In terms of street targets and analyst targets, the company is at a 20% undervaluation to most expectations from analysts following the company’s trends. 18 analysts from S&P Global follow the company, with ranges of €190 on the low side to €241 on the high side, with an average of €215. Out of 18 analysts, 17 have either a “BUY” rating or an equivalent positive outlook on the business.

From a historical perspective, investing here makes sense. The company’s average valuation is around 16-18x P/E, which considering the company’s expected earnings, gives us a 2-3 year upside of at least in the double digits, or close to double digits – around 14% annually given an 18x forward P/E.

The current trends for the native are even better, with averages of around 17.5x, with current trends of about 15.1x.

Current cash flow trends are positive – especially when considering the current trends in how costs and inflation are impacting things.

From a conservatively-adjusted DCF model, assuming an expected EPS growth rate of double digits (around 11%), with a discount rate of around 10%, we get an implied FV for the company of around $33/share.

I choose to allow for a bit of a higher premium here and consider the Capgemini premium of 17-18x P/E to be valid, implying a $40-$45 long-term PT for the company’s CGEMY ADR to be valid – or a PT of €210/share for the native share, traded on the Paris stock market.

This results in the following thesis for the company.

Thesis

My thesis for Capgemini is the following:

  • Capgemini is one of the world-leading IT Consulting and Business management companies. It’s inherently EU-focused, but with growing exposure to other areas in the world.
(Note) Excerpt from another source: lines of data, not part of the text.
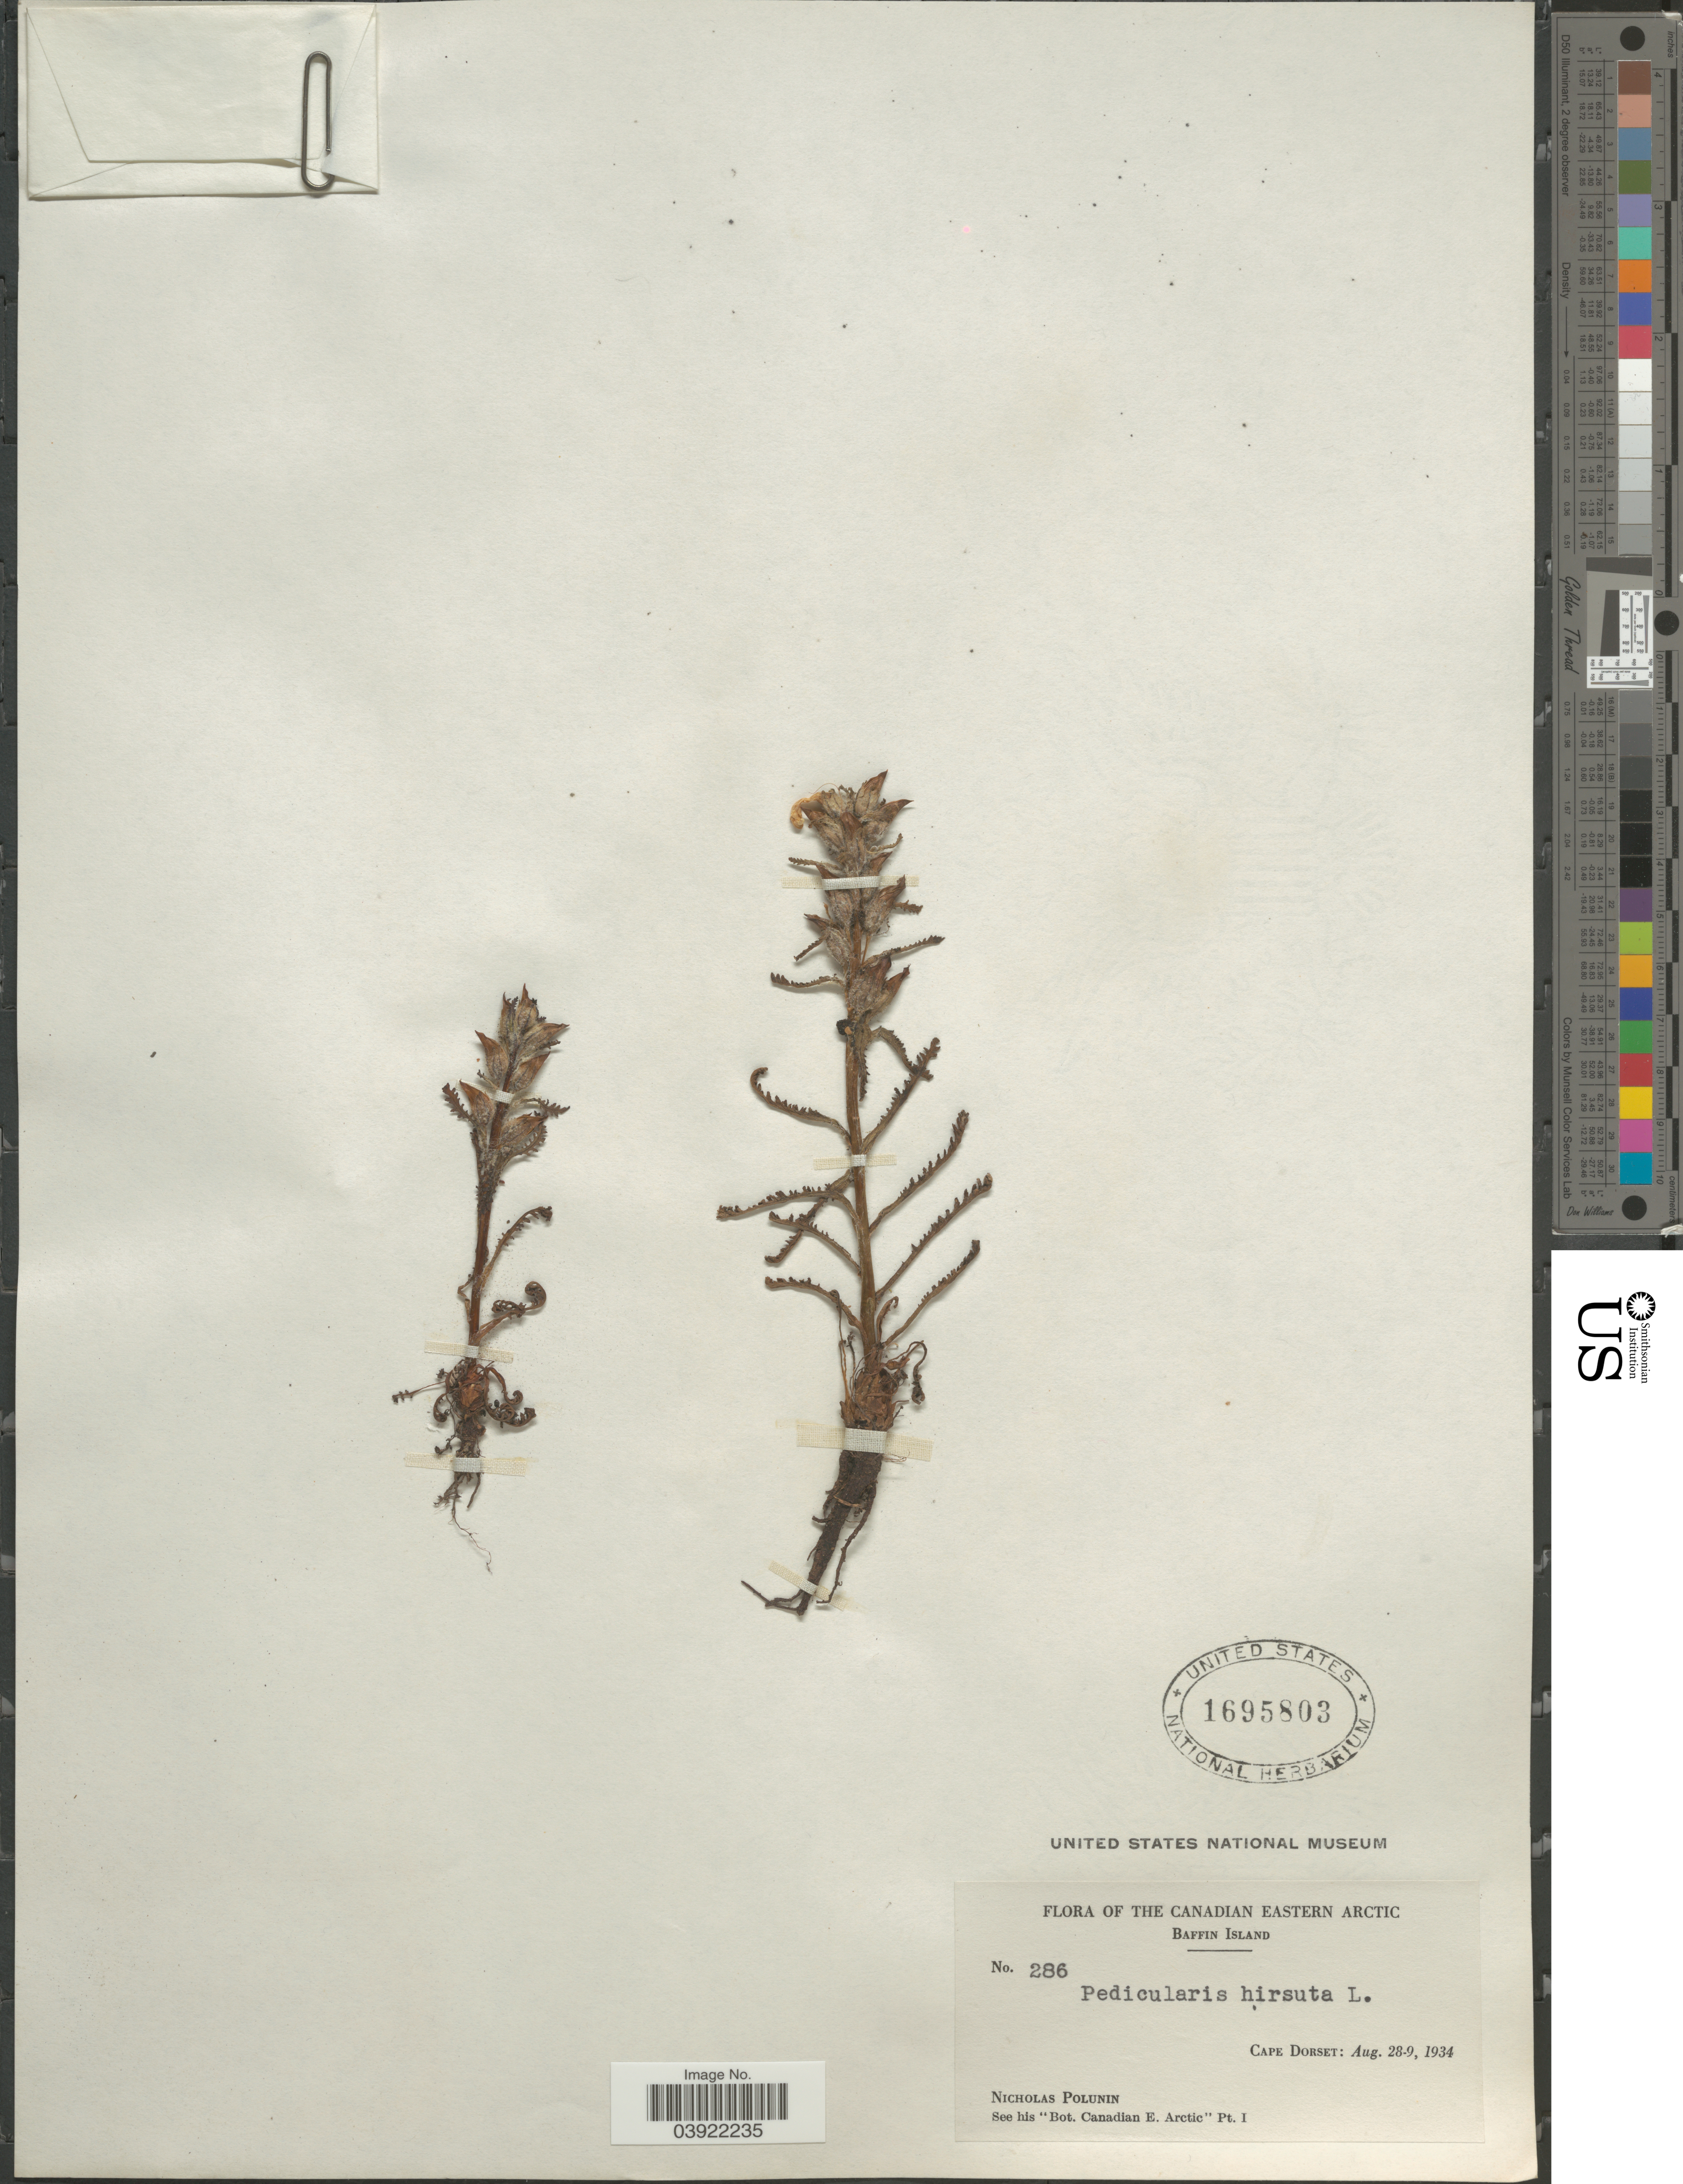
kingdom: Plantae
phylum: Tracheophyta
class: Magnoliopsida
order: Lamiales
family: Orobanchaceae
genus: Pedicularis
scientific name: Pedicularis hirsuta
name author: L.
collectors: N. V. Polunin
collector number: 286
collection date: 1934-08-28/1934-08-29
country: Canada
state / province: Nunavut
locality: Canadian Eastern Arctic. Baffin Island. Cape Dorset.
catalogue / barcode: US 1695803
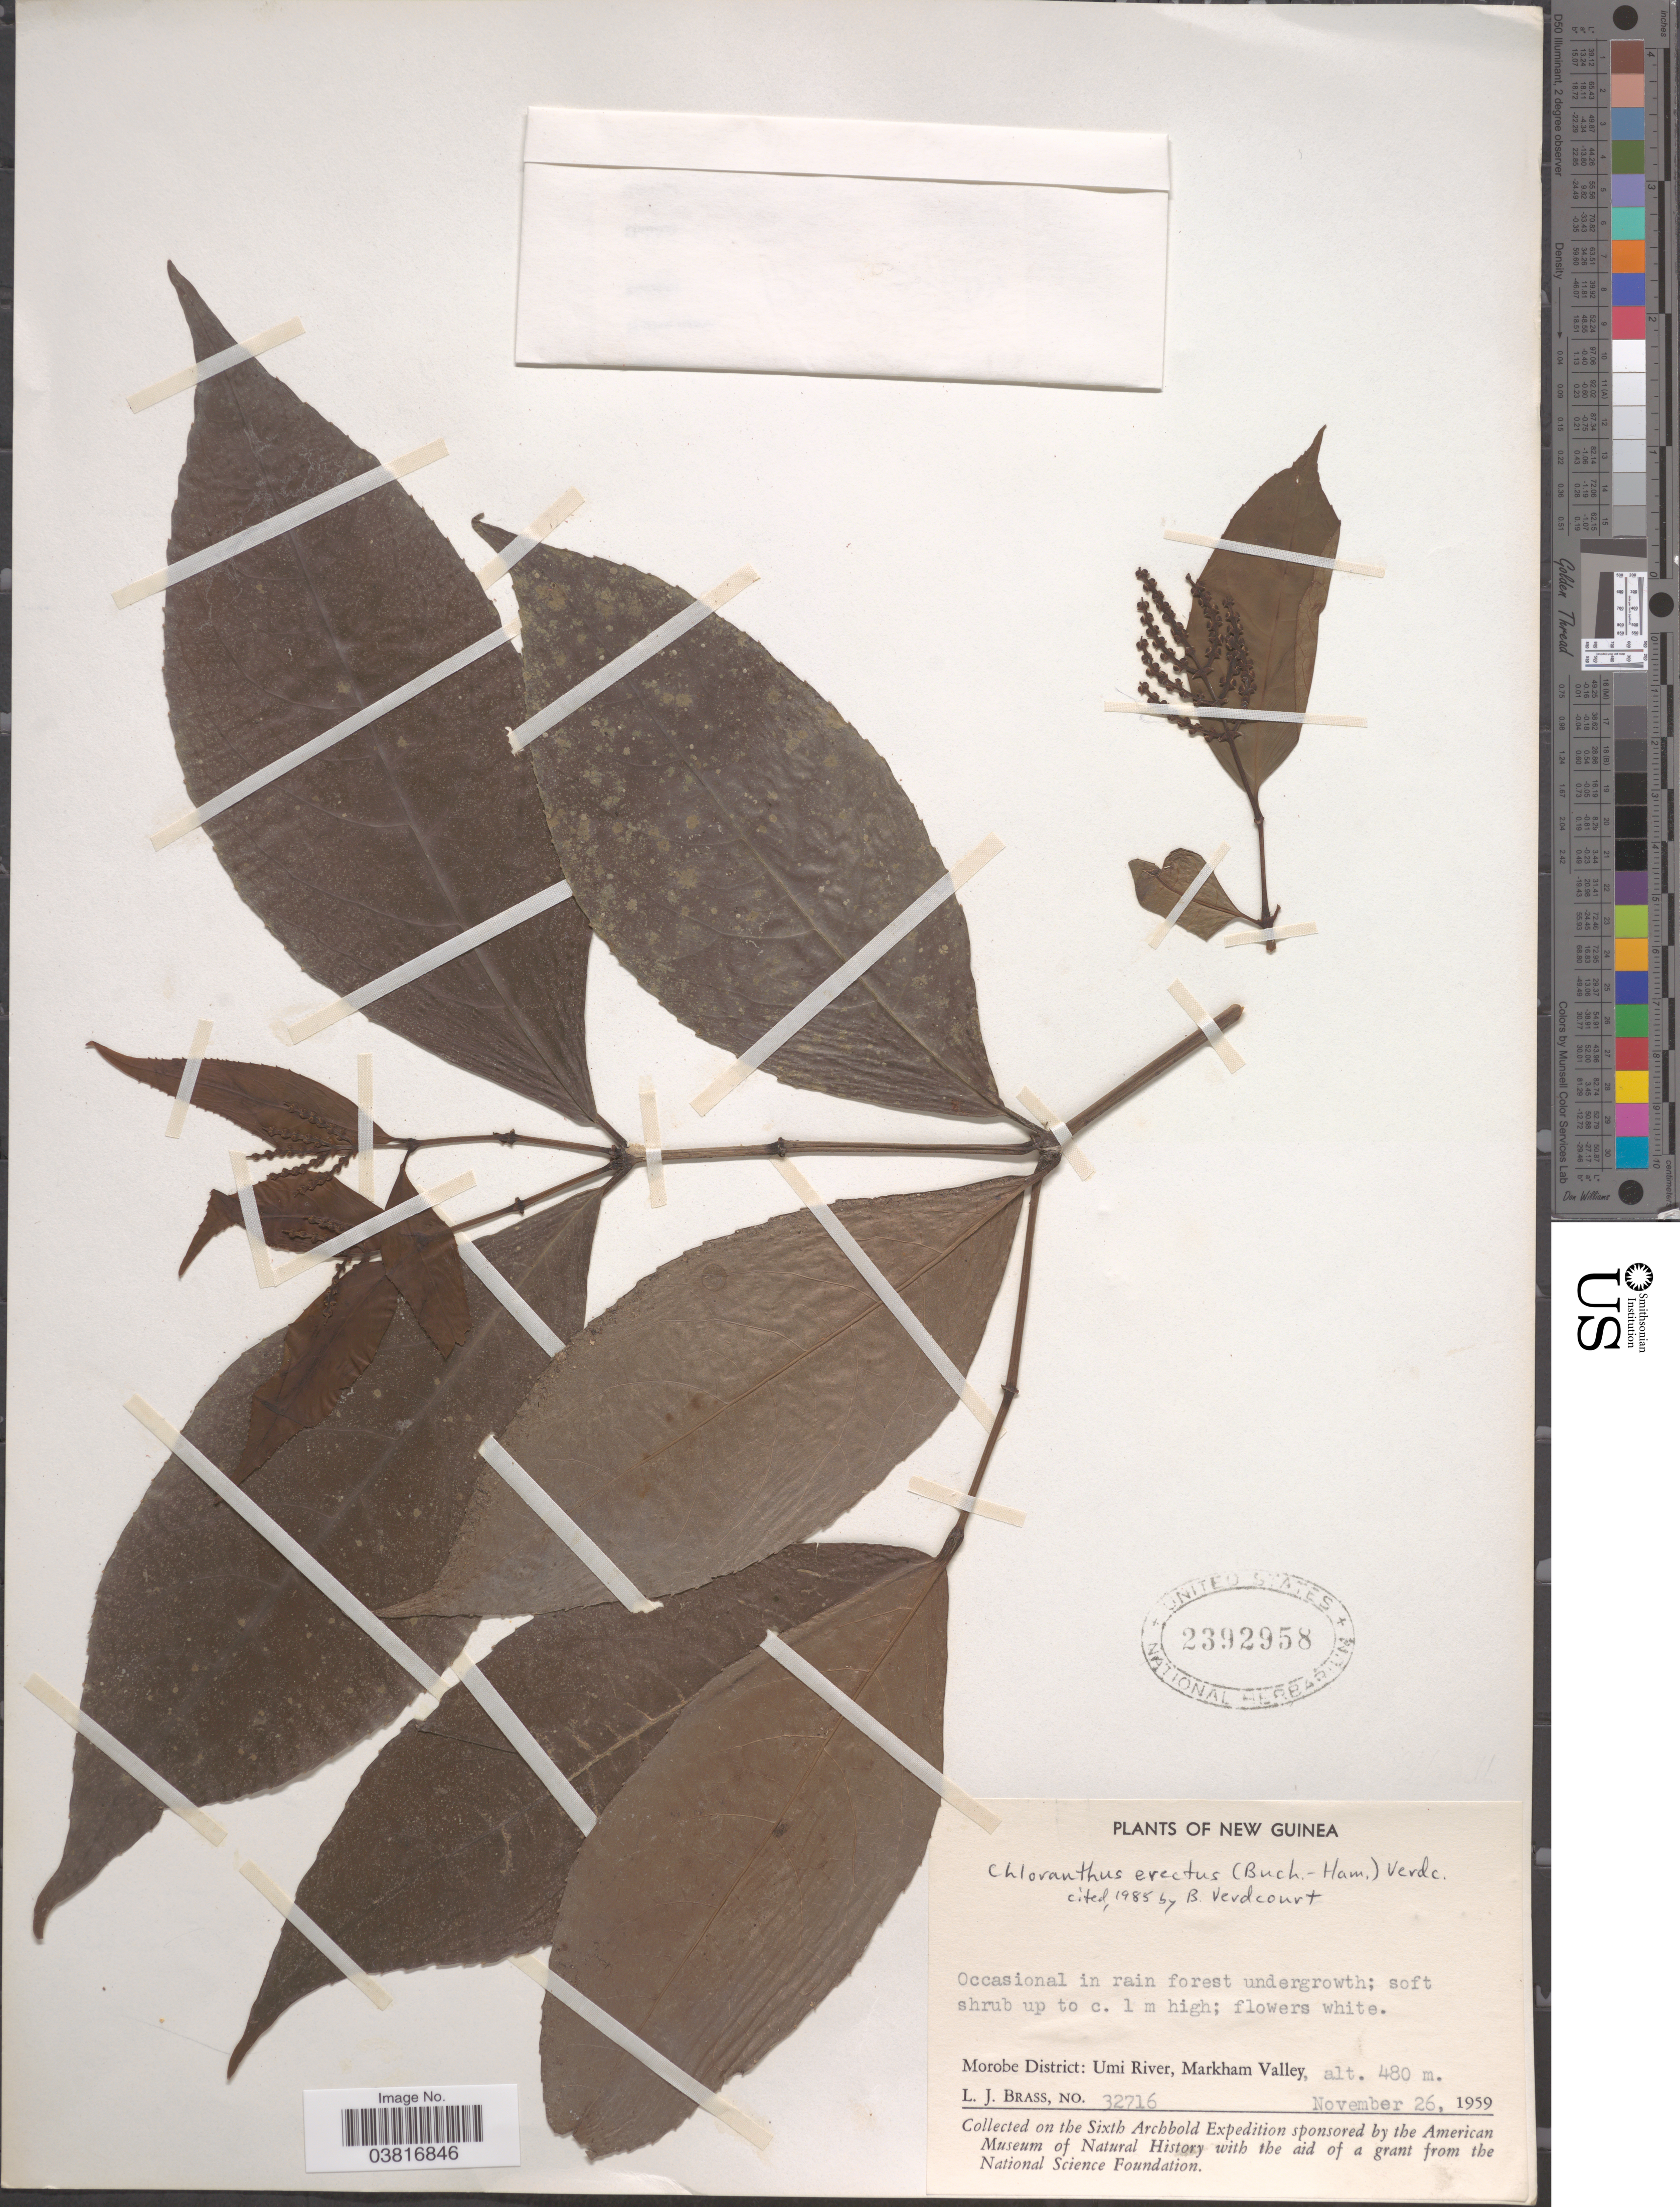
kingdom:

The future for this company seems secure, with the ever-important role of IT in today’s world.
  • The company is a definite “BUY” at a good valuation – delivering double-digit upside while providing conservative safety owing to very solid processes, background, and customers with very long contracts.
  • I give the company a PT of €210 for the native, making the company a “BUY” here with an upside.

Remember, I’m all about:

  • Buying undervalued – even if that undervaluation is slight and not mind-numbingly massive – companies at a discount, allowing them to normalize over time and harvesting capital gains and dividends in the meantime.
  • If the company goes well beyond normalization and goes into overvaluation, I harvest gains and rotate my position into other undervalued stocks, repeating #1.
  • If the company doesn’t go into overvaluation but hovers within a fair value, or goes back down to undervaluation, I buy more as time allows.
  • I reinvest proceeds from dividends, savings from work, or other cash inflows as specified in #1.

Here are my criteria and how the company fulfills them (italicized).

  • This company is overall qualitative.
  • This company is fundamentally safe/conservative & well-run.
  • This company pays a well-covered dividend.
  • This company is currently cheap.
  • This company has a realistic upside based on earnings growth or multiple expansion/reversion.

The company fulfills all but one of my criteria for investment – I, therefore, view this as a “BUY”.